何故男のエドワードが女装などしないといけないのか。
「うーん、わっかんないんだよねそれ。でも『運命の相手』に出会うためには、『花』と『乙女』のカードが必要だって出てる。この学校の女の子に手助けしてもらうのかな、とかも思ったけど、それも違うって出たからね。兄さんが乙女になってみたら会えるのかなあって、まさかと思いながらカードに聞いてみたら答えは『イエス』だし。……だから多分、兄さんが女装するのがいいと思うんだよ……」
「……女装したオレと出会う運命の相手って……、あんま、会いたくない気がする……」
「うーん、そう言われるとねぇ。でもここは嫌でも会ってもらえないと兄さんの未来は無いっポイし……、霧に閉ざされちゃうの嫌でしょう?」
「死ぬのも霧ん中迷走するっつーのもごめんだな。まあ、いっか。運命の相手とやらに出会えばオレの未来も変わるんだろ?会った後でなら、運命の相手とやらがどんな相手でもまあ何とかなるか。……気に入らねえヤツとか女装した男が好きな相手とかならぶん殴るとか蹴り飛ばすとかまあなんとでも……」
「……殺人だけはやめてよね。それに運命の相手がどういう人なのかわからないんだからさ。例えば娘さんとか妹さんとかが居て、その人が死んじゃってて、で、女装した兄さんがその娘さんとか妹さんと瓜二つで……なんて言うほのぼのバージョンかもしれないじゃない」
「そーいうのならいいけどな。女装だぞ女装。……オレが女と間違われて襲われるとかだったらどーすんだよ。そんなヘンタイだったらぶん殴ってでも貞操を守るぜオレは」
「ま、相手の情報皆無だから。さすがの母さんも兄さんの運命の相手がどういう人だか占えなかったしね。だけど出会えば分かる。それにそれはそう遠くない未来だ」
「ふーん……。ま、後は会ってからの勝負ってことか?」
「そうなるね……」
「それまでこの格好続けるのかよ……」
制服のスカートをひらっとめくってみる。もちろん下には黒のスパッツを穿いてはいるが、それでも足やら股間やらがスースーしていて戴けない。
「会えるまでの辛抱ってことで!」
「あー。会えるまでか……。会わなきゃいけねえってのはわかるけど、会いたくねえなぁ……」
はあ、とため息をつくエドワードの気持ちはわかるものの、それでもアルフォンスはエドワードに死んでほしくなどは無い。
「死ぬよりは、マシってことで。我慢してよね兄さん」
「あー……」
やりきれずに遠くを見る。教室の窓から見える空にはもうオレンジ色が混じってた。
「やべ、今何時……」
慌てて黒板の上の時計を見れば、もうかなりの時間が経っていたことがわかる。
「あれ、もうこんな時間?早く帰らないとグレイシアさん心配するよね……」
アルフォンスは手早くカードを取りまとめ、それをカバンにしまった。
「飯の時間、今日は六時半っつってたよな。早く帰らねえと……」
「うん、エリシアちゃんもお腹すかせて待ってるだろうしね。駅まで走る?」
グレイシアはトリシャの親戚だ。
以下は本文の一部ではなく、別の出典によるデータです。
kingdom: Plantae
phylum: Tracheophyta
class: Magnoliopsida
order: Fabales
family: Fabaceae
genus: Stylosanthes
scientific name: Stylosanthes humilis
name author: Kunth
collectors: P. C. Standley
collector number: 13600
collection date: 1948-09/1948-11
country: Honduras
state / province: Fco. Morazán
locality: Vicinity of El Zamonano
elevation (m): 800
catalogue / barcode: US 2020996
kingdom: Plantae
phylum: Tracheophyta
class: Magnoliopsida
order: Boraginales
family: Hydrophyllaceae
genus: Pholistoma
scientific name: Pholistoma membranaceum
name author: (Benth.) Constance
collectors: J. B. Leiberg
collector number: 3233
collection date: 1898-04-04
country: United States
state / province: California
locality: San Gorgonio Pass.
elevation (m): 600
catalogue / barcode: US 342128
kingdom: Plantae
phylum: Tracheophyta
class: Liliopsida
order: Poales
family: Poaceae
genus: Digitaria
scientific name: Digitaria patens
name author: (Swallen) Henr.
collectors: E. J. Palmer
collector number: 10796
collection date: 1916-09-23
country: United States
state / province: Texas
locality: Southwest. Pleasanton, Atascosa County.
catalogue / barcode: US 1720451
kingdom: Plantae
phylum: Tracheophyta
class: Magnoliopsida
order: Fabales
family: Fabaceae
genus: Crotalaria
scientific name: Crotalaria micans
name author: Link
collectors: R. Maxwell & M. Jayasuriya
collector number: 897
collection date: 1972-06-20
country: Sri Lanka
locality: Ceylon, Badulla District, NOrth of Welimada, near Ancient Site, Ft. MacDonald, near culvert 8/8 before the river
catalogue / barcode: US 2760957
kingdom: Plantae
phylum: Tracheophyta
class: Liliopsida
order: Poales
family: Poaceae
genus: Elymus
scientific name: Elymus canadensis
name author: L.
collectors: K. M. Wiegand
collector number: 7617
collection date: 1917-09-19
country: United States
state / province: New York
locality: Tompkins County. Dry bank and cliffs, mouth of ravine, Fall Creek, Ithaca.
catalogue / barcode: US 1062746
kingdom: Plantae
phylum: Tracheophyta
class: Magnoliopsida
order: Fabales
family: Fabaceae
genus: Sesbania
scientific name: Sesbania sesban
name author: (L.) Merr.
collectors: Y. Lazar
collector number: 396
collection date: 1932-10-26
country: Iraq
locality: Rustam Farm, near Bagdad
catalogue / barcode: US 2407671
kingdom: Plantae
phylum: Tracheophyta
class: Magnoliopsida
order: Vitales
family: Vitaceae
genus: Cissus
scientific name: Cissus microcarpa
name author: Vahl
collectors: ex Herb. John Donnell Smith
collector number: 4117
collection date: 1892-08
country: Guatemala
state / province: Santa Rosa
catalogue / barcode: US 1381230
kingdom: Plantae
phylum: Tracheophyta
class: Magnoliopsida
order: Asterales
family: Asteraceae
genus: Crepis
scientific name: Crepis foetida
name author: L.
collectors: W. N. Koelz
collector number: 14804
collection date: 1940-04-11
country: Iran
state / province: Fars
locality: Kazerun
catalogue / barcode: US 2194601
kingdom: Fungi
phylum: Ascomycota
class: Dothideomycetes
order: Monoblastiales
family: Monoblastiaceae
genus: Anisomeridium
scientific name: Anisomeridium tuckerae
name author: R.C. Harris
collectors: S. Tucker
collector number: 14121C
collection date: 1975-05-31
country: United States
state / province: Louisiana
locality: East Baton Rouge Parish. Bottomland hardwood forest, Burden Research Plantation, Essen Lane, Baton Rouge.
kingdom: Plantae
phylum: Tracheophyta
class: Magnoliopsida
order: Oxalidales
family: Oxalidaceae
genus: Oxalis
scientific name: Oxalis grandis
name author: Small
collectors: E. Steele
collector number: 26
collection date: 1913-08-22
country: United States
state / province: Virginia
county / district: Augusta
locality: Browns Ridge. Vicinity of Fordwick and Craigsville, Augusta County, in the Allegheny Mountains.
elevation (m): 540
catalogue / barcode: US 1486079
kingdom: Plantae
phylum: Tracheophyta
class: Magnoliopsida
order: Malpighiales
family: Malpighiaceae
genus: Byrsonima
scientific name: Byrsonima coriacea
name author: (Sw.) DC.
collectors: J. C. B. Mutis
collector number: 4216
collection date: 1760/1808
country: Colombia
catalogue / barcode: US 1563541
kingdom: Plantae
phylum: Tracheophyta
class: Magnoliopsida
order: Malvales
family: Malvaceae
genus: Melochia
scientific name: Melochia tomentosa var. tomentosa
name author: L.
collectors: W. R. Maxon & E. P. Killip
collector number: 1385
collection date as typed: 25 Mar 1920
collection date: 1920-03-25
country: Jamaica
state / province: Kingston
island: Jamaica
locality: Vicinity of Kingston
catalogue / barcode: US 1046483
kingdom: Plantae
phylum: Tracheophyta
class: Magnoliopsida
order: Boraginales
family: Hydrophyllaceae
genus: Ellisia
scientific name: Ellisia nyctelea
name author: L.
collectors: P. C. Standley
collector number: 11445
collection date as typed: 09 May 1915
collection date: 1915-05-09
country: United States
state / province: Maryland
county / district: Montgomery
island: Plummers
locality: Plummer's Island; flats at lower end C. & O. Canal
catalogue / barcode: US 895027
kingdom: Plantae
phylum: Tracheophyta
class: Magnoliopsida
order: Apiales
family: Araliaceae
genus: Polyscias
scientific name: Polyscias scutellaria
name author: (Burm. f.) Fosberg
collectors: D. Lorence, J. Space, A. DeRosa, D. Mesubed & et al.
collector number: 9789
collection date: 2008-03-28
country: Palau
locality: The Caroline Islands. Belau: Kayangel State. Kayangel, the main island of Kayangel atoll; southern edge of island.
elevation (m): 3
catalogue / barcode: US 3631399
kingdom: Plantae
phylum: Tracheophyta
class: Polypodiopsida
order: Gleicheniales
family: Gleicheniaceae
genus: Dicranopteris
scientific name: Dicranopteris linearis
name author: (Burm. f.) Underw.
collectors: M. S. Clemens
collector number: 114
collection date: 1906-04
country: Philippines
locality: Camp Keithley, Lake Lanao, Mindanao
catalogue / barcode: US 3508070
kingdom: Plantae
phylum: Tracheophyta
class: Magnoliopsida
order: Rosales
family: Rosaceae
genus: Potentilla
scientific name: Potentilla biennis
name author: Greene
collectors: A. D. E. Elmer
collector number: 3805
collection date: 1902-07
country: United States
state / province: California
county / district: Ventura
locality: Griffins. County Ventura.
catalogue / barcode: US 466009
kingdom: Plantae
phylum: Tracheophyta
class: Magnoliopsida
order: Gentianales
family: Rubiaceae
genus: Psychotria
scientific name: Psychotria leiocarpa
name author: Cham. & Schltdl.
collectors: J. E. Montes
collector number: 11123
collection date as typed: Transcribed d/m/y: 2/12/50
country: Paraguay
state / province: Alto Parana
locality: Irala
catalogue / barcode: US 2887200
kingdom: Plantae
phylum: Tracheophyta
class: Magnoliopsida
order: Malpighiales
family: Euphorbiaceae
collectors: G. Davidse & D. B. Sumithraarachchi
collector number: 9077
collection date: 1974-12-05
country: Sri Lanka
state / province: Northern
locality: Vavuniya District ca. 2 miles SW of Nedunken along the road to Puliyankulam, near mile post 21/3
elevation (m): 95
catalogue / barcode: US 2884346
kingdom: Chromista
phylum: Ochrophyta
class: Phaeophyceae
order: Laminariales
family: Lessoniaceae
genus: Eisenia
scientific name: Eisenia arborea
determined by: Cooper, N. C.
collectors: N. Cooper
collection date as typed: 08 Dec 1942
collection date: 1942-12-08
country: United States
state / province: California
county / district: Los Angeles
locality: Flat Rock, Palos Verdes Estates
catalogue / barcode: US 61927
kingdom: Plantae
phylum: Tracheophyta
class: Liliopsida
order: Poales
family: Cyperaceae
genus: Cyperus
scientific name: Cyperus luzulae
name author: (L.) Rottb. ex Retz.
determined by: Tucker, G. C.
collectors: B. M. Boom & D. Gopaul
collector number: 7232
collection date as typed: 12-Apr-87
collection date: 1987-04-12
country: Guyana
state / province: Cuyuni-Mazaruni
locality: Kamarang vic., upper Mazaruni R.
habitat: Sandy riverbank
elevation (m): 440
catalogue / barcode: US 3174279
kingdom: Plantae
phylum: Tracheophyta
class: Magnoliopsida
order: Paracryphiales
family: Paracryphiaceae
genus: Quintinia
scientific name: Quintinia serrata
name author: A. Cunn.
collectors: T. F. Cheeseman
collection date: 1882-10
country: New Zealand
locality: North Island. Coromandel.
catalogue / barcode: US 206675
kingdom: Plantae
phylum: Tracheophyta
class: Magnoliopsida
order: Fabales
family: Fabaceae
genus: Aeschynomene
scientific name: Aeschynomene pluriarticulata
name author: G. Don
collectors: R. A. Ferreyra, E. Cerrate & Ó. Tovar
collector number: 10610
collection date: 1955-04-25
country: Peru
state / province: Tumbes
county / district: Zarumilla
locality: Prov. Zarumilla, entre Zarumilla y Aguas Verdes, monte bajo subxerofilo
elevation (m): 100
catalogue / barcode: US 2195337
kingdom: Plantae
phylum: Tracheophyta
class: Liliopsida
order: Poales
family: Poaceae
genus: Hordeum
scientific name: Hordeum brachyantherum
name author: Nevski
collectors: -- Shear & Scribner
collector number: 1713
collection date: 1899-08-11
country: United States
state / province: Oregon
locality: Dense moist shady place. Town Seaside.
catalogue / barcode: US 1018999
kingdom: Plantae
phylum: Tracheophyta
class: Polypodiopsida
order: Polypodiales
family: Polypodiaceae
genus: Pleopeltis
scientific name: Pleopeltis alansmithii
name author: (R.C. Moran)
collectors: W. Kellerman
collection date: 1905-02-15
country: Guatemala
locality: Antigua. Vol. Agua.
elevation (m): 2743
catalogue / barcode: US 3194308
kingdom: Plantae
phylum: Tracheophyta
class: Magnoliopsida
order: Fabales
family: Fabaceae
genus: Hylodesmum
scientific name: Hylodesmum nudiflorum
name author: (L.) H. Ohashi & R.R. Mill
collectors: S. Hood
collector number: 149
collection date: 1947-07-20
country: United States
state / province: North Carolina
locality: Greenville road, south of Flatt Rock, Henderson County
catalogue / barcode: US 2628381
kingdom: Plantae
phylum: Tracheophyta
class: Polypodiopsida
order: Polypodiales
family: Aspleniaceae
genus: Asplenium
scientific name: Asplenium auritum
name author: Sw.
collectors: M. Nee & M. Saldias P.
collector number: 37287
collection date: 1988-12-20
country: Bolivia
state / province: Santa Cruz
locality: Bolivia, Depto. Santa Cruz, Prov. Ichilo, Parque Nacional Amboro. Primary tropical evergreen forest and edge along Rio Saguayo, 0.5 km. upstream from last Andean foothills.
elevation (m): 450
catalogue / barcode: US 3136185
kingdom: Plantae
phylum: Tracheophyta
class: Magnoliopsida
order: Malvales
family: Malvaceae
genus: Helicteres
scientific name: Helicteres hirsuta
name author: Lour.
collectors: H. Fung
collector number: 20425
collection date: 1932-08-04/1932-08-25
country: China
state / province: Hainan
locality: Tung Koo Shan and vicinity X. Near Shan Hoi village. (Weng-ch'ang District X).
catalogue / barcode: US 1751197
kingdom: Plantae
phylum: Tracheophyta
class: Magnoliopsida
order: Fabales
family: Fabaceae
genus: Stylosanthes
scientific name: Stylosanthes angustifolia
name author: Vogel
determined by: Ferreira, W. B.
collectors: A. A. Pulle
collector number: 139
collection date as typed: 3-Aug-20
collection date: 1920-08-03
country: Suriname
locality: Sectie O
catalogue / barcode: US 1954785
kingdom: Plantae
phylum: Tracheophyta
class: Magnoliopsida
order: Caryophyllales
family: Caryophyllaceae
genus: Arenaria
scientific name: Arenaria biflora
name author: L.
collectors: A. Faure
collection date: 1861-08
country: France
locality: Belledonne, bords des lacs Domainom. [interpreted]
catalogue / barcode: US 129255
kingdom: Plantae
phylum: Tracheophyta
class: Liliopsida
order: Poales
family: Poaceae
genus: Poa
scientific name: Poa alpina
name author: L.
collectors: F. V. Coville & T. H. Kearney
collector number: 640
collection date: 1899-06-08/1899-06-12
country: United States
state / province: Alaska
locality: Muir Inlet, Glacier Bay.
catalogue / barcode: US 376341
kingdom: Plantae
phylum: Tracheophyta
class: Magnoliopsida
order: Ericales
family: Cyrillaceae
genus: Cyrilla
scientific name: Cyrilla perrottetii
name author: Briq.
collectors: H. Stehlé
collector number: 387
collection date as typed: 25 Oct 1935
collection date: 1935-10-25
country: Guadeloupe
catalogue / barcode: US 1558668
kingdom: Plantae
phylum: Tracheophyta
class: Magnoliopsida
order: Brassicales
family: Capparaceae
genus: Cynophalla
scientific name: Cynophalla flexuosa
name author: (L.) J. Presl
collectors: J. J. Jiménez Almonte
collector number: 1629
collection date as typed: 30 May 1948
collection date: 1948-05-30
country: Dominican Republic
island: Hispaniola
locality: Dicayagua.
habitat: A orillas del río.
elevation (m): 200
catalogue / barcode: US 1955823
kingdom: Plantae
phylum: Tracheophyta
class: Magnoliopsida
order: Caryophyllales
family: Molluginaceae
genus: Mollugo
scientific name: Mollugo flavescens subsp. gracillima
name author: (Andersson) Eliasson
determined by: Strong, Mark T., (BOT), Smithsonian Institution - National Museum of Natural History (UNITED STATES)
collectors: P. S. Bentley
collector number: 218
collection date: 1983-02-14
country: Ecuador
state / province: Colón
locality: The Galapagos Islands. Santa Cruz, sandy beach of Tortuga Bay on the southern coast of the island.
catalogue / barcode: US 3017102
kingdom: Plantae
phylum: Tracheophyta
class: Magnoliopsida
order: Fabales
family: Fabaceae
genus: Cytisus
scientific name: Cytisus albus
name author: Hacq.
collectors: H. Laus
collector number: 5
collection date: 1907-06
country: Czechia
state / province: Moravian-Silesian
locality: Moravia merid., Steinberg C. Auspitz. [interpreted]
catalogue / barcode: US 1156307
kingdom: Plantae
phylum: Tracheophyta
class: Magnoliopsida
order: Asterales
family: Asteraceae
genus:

この学校に通うに当たってエドワードとアルフォンスを快く下宿させてくれたのだ。そしてエリシアはグレイシアの娘である。親戚といっても初めて会ったエドワードとアルフォンスにすぐに懐いて「おにいちゃん」と笑顔を見せてくる可愛らしい幼稚園児だ。待たせるわけにはいかない。それにエドワードもかなりお腹が減っていた。
「うっし、走るぜ!」
「あ、でも兄さん。全力疾走は駄目だよ」
「なんでだよ。急ぐんだろ?」
「兄さん。今の自分の格好考えて。スカートで全力疾走したらパンツ見えるでしょ」
「見えねっつうのっ!これ穿いてるだろっ!」
「まあね、ちら見せ防止のスパッツはね、穿いてるけどね。……それでも兄さんのナイス太ももとかねぇ、好きそうな男の人って多そうだし……」
「何だぁそりゃっ!」
「兄さんは今、どっからどう見ても美人。ああ、顔だけじゃなくてね、筋肉の付き方とかすごい綺麗だし男には見えないんだよ?胸は当然ながらないけど、スレンダーなモデル体型って言えると思うし。今日だって兄さんってボクが言わなきゃクラスメイトの皆さま、全員が全員兄さんのコト『うわぁ、すごい美少女っ!』って思ってたと思うよ?その美少女がスカートひらひらさせて走ったら……男の人簡単にひっかけちゃうでしょう。有象無象の男の人に迫られて兄さん嬉しい?」
「冗談じゃねえっ!嬉しくねえっつうのっ!」
「ま、だから、スカートに気をつけながら走ってね」
「……おう」
納得は出来ないがそれでも夕暮の空を見上げれば、走って帰らねばならないだろう。エドワードの腹も可愛らしく「ぐう」と鳴いて、空腹だと主張し始めた。
エドワードは一応気をつけながらもそれでもグレイシアとエリシアの待つ家に向かって走り出した。

そうして。
いくら気をつけて走ったところで、かなりの速さで学校から駅までを走り抜ける美少女と美少年が目立たないはずは無い。
すれ違った人々は皆、エドワードとアルフォンスに目が釘付けになった。
目立つ。はっきり言わなくても、ものすごく目立ったのだ。
何かの撮影かと思ってテレビのカメラや撮影スタッフを探し、周囲をきょろきょろと見回したものもいた。

そうして。
その中にはエドワードの『運命の相手』が居たのであった。